Problem to work on
The reply must reproduce each line below exactly.

Extracted data

########################################

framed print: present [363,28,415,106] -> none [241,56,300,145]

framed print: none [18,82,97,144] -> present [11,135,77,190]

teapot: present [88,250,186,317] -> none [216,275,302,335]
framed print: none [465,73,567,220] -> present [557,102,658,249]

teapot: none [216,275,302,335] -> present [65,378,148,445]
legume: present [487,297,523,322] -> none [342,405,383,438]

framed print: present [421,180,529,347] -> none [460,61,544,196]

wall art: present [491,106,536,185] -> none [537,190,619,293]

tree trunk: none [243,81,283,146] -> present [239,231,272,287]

########################################

Finished exercise
framed print: present [363,28,415,106] -> none [241,56,300,145]

framed print: none [18,82,97,144] -> present [11,135,77,190]

teapot: present [88,250,186,317] -> none [216,275,302,335]
framed print: none [465,73,567,220] -> present [557,102,658,249]

teapot: none [216,275,302,335] -> present [65,378,148,445]
legume: present [487,297,523,322] -> none [342,405,383,438]

framed print: present [421,180,529,347] -> none [460,61,544,196]

wall art: present [491,106,536,185] -> none [537,190,619,293]

tree trunk: none [243,81,283,146] -> present [239,231,272,287]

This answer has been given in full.